▶ **Work to complete**
Your response must be the entire set of entries, reproduced word for word.
[Opening Exercise material section]
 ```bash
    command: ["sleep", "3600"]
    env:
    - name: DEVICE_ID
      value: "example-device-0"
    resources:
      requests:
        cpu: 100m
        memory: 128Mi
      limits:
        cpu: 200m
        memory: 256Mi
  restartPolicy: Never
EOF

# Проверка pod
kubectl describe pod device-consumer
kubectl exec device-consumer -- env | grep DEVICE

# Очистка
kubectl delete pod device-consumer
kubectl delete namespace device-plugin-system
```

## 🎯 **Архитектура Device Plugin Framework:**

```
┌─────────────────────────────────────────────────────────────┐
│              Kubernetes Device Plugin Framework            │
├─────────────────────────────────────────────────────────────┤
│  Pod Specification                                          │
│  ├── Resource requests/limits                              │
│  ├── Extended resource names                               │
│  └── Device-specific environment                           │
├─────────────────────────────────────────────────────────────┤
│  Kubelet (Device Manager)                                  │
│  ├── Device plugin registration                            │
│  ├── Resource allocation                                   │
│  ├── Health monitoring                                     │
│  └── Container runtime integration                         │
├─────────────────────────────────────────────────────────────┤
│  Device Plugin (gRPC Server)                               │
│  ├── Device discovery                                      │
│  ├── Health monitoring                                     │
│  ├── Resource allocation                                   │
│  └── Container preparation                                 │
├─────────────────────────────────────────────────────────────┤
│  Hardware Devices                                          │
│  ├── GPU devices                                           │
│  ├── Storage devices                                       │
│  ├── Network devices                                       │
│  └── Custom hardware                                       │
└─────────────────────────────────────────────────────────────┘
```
[Closing Exercise material section]
▶ **Reply**
 ```bash
    command: ["sleep", "3600"]
    env:
    - name: DEVICE_ID
      value: "example-device-0"
    resources:
      requests:
        cpu: 100m
        memory: 128Mi
      limits:
        cpu: 200m
        memory: 256Mi
  restartPolicy: Never
EOF

# Проверка pod
kubectl describe pod device-consumer
kubectl exec device-consumer -- env | grep DEVICE

# Очистка
kubectl delete pod device-consumer
kubectl delete namespace device-plugin-system
```

## 🎯 **Архитектура Device Plugin Framework:**

```
┌─────────────────────────────────────────────────────────────┐
│              Kubernetes Device Plugin Framework            │
├─────────────────────────────────────────────────────────────┤
│  Pod Specification                                          │
│  ├── Resource requests/limits                              │
│  ├── Extended resource names                               │
│  └── Device-specific environment                           │
├─────────────────────────────────────────────────────────────┤
│  Kubelet (Device Manager)                                  │
│  ├── Device plugin registration                            │
│  ├── Resource allocation                                   │
│  ├── Health monitoring                                     │
│  └── Container runtime integration                         │
├─────────────────────────────────────────────────────────────┤
│  Device Plugin (gRPC Server)                               │
│  ├── Device discovery                                      │
│  ├── Health monitoring                                     │
│  ├── Resource allocation                                   │
│  └── Container preparation                                 │
├─────────────────────────────────────────────────────────────┤
│  Hardware Devices                                          │
│  ├── GPU devices                                           │
│  ├── Storage devices                                       │
│  ├── Network devices                                       │
│  └── Custom hardware                                       │
└─────────────────────────────────────────────────────────────┘
```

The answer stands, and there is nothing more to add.